Poświęconym w kościele ogniem należało rozpalić pod kuchnią, a z dymiącą hubą obejść dom i okadzić całe obejście. Szczególnie młody przychówek, kurczęta i gęsi. Kropiono też gospodarstwa i bydło świeżo poświęconą wodą. Do obór zanoszono trochę poświęconych cierni. Rozrzucano też ogarek świecy, resztki huby, ciernie na polu i w ogrodzie na urodzaj, na pomyślność i na błogosławieństwo Boże. W ognisku na dziedzińcu kościoła spalano gałęzie głogu i tarniny symbolizujące ciernie. Węgliki z ogniska wkładano w niektórych regionach do butelki z poświęconą wodą a głowienki zakopywano w drugi dzień świąt na polach by je chronić od klęsk żywiołowych. Po poświęceniu ognia kapłan dokonywał poświęcenia wody. Po tych święceniach, kiedy ksiądz zaśpiewa "Gloria" rozdzwaniają (rozwiązują) się dzwony kościelne, które dzwonią po raz pierwszy po kilkudniowym milczeniu.
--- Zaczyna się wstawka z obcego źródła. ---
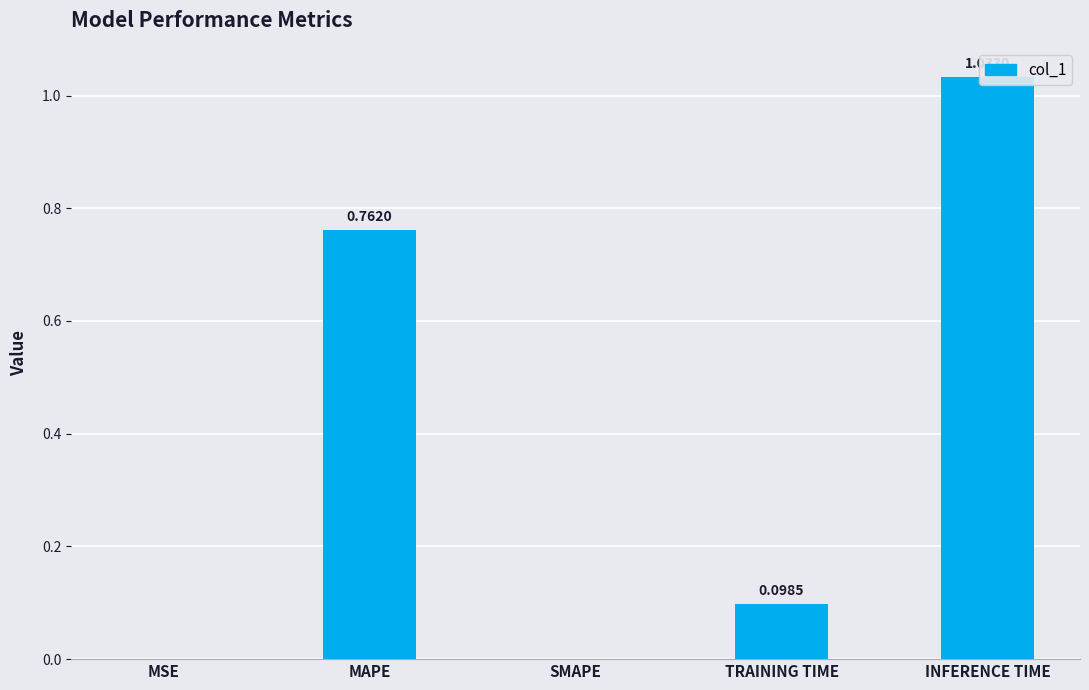

Is it true that the value at SMAPE is 0.0?

True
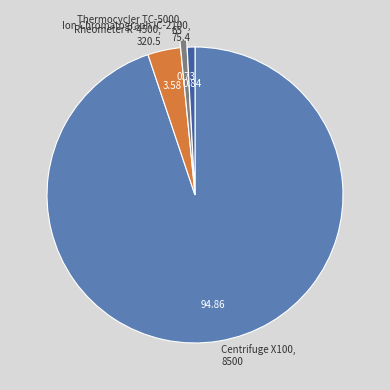

Is there any slice that represents more than half of the pie?

Yes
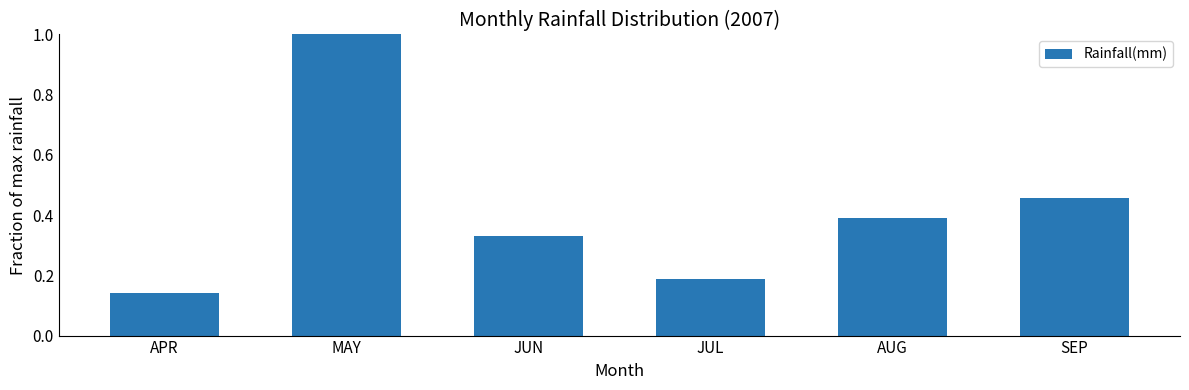

True or false: the data shows 1.0 at MAY.

True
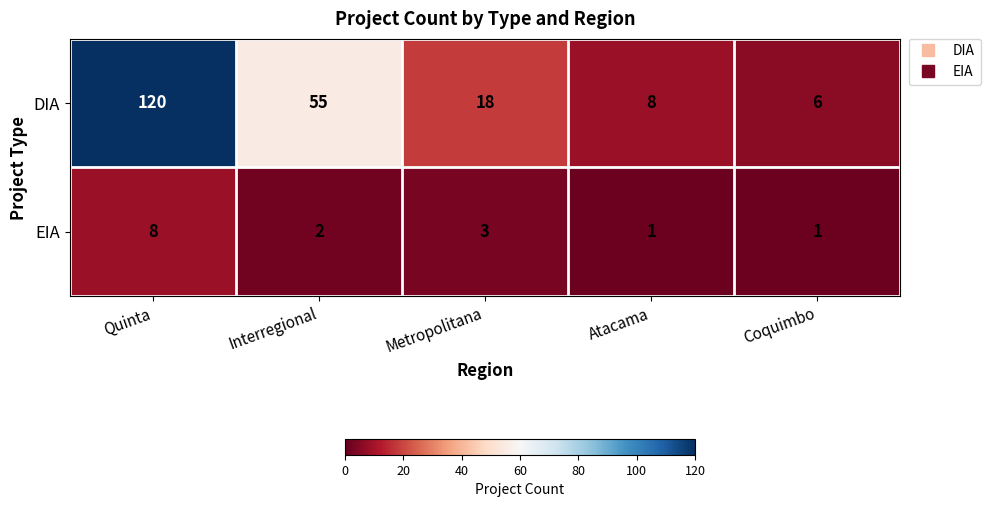

Which category has the highest value across all series?

Quinta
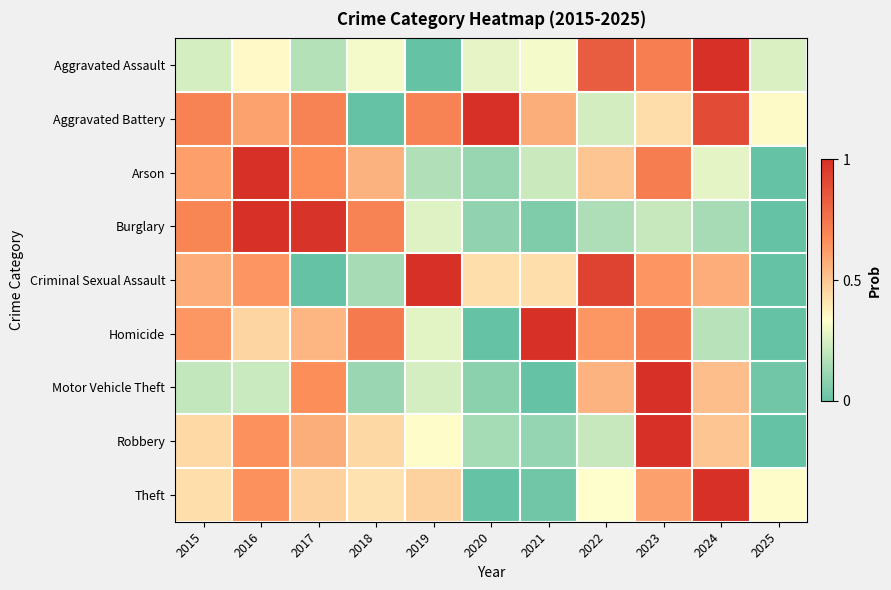

At how many categories does at least one series exceed 0?

11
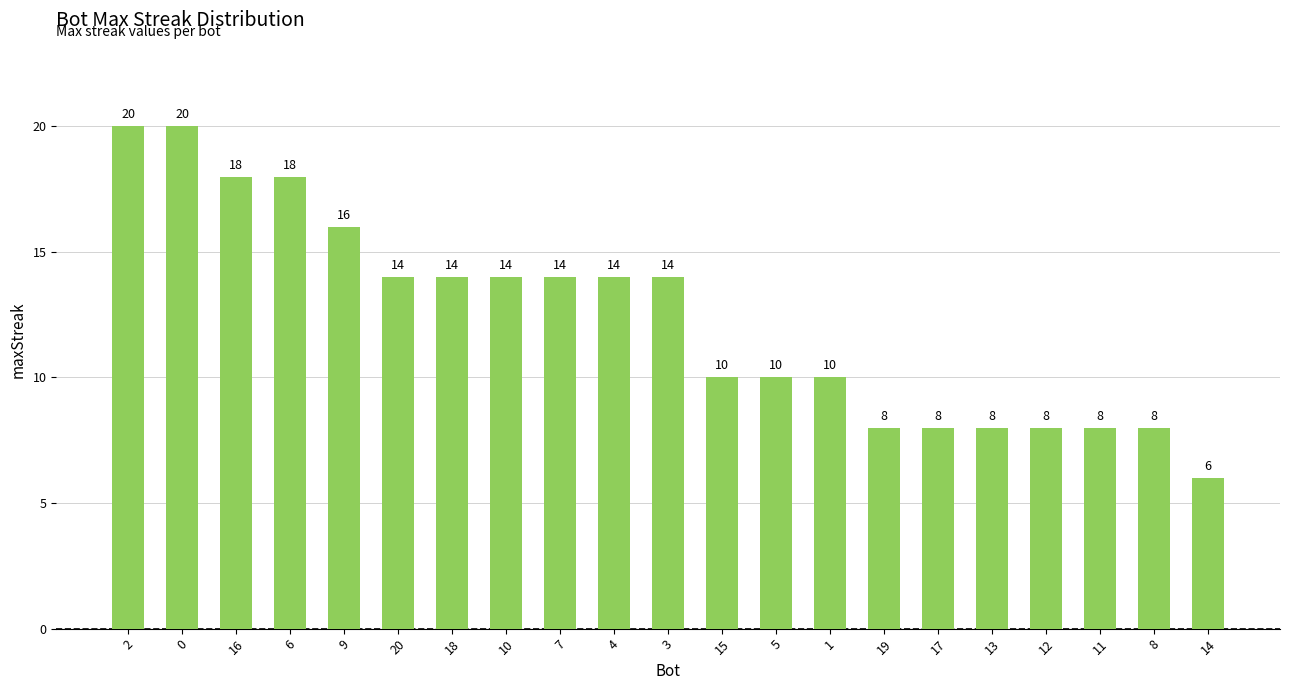

What is the minimum value shown in the chart?

6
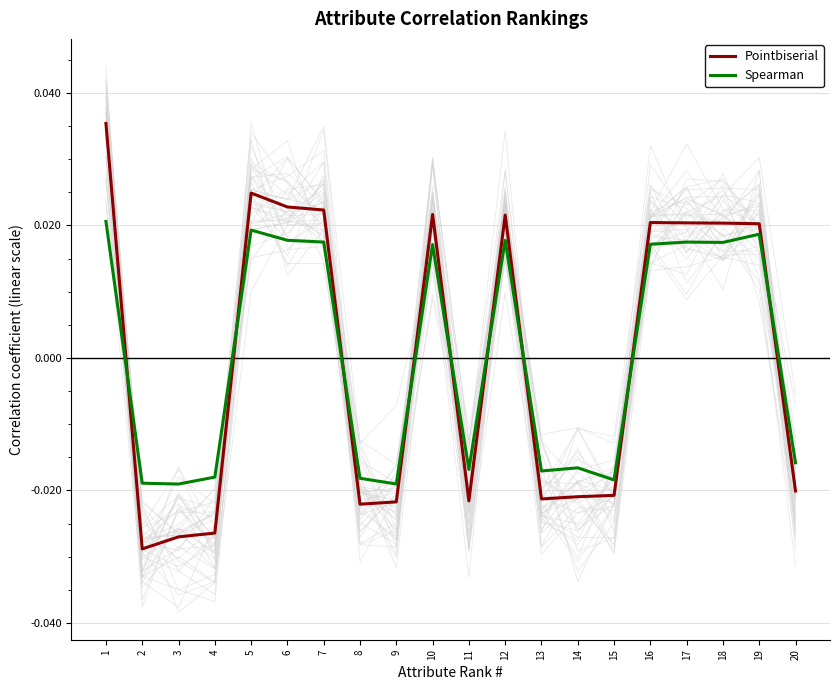

Count the Spearman values in the range 0 to 1.

10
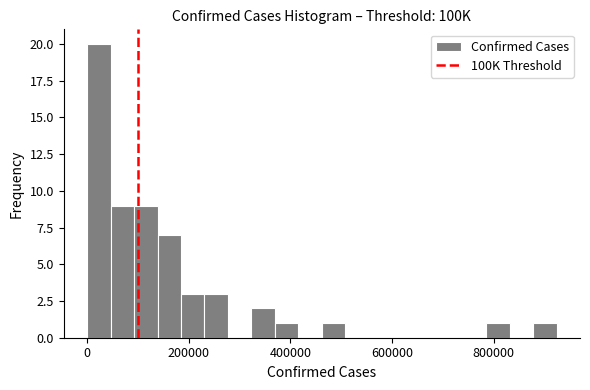

Read against the x-axis, roughly where is the centre of the tallest bar?

20000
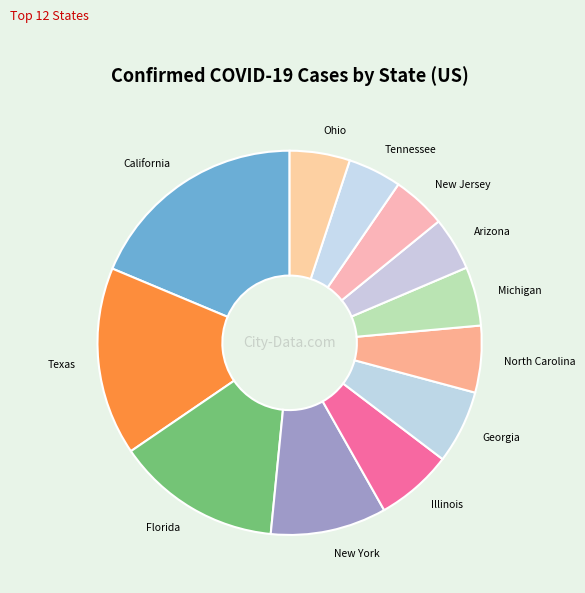

Is Illinois the majority of the pie?

No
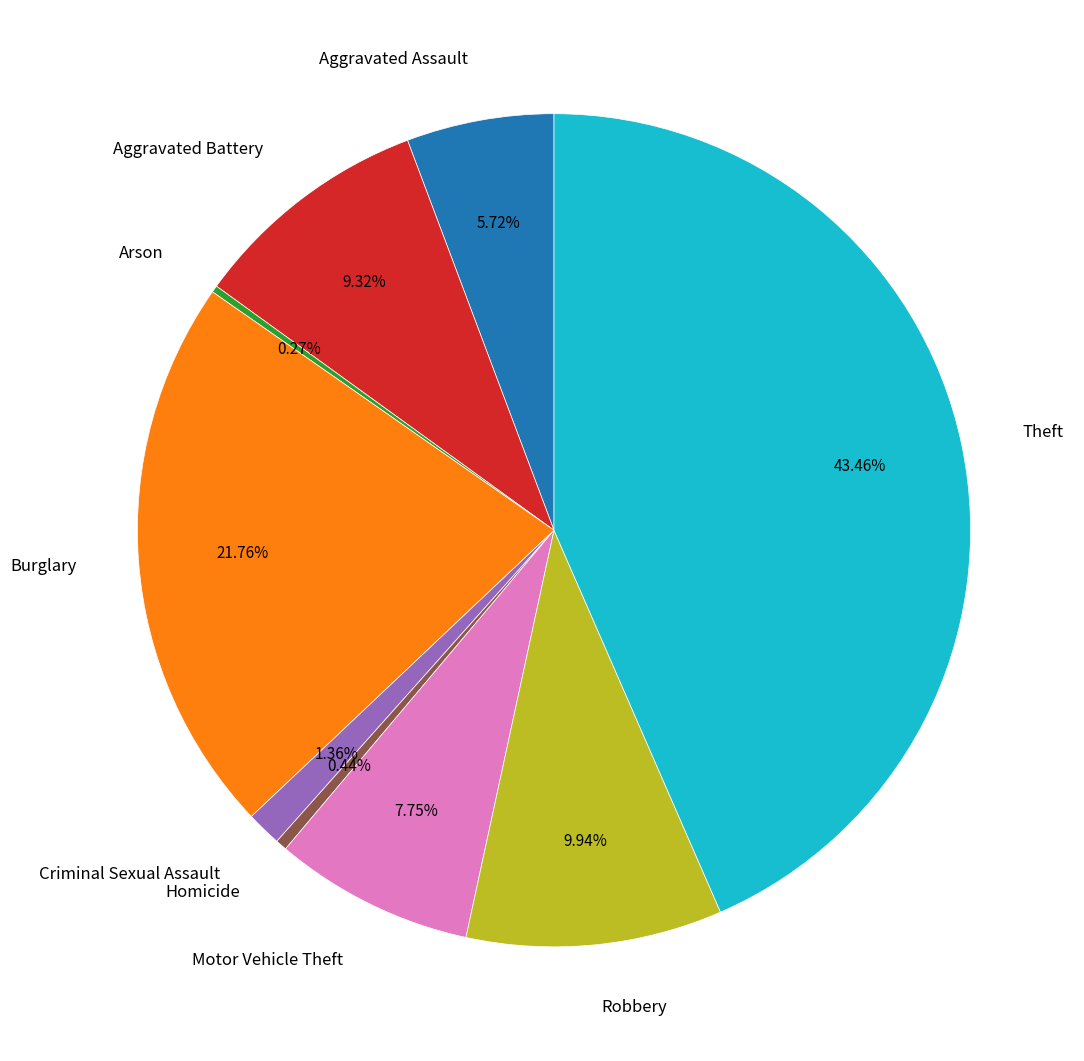

Which category has the biggest portion of the pie?

Theft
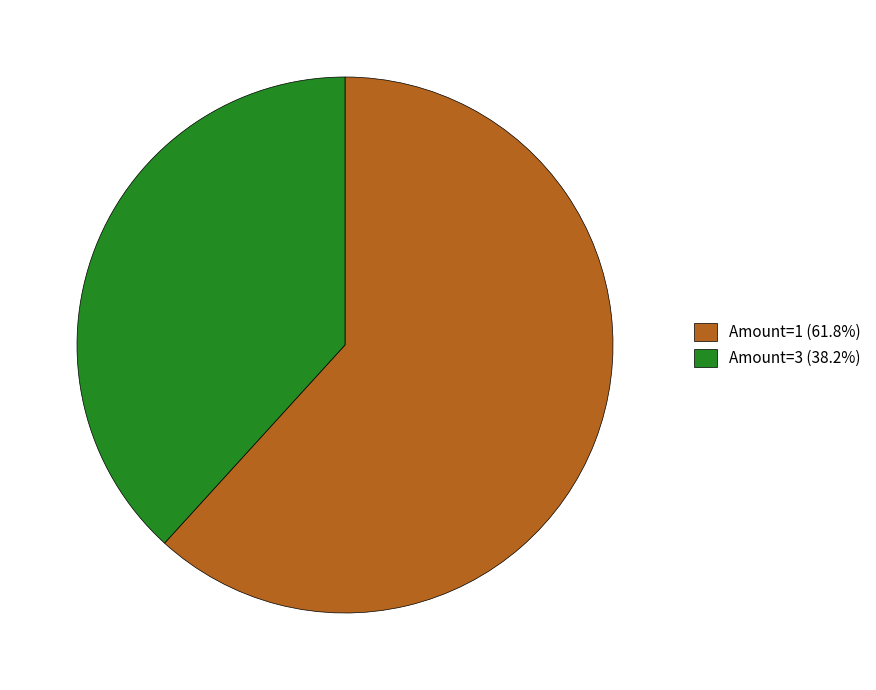

Is Amount=3 (38.2%) the majority of the pie?

No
Według wierzeń starosłowiańskich o północy z Wielkiego Piątku na Wielką Sobotę na rozstajnych drogach zbierają się czarownice i warzą w kotłach czarodziejskie zioła (macierzankę uzbieraną z siedmiu miedz, nasięrżał uzbierany z siedmiu lasów, miętę z siedmiu ogrodów). Proszą diabła, aby dał im moc czynienia czarów. Dlatego też gospodynie tego dnia bladym świtem doiły krowy, by uprzedzić czarownice, bowiem te mogły im odebrać mleko. Były regiony, gdzie nie wolno było pracować z wyjątkiem pieczenia święconego. Nie wolno było również nikogo wywoływać z domu, bowiem przez cały rok byłby na ludzkich językach.

Poświęcone jedzenie spożywane jest w Wielką Niedzielę po mszy rezurekcyjnej, która odprawiana jest o szóstej rano, "gdy słońce wstaje". Mówiono, że kto nie pójdzie na rezurekcję będzie ciągle chorował. Słychać było podczas mszy rezurekcyjnej huk wystrzałów, wybuchy petard czy strzelanie z puszek karbidowych. Symbolizują one łoskot i pękanie skał podczas zmartwychwstania. Zdarza się, że przez pamięć tamtych wydarzeń na znak hołdu, straże strzegące Grobów Chrystusowych padają na ziemię.

Chrystus zmartwychwstan jest,

Na nasz przykład dan jest,

Iż mamy zmartwychwstać,

Z Panem Bogiem królować, Alleluja.

Ta stara pieśń śpiewana w Niedzielę Wielkanocną podczas rezurekcji ma uzmysłowić wiernym, że nawet największe dramaty ludzkiego życia, cierpienie i śmierć są próbą i progiem do życia wiecznego.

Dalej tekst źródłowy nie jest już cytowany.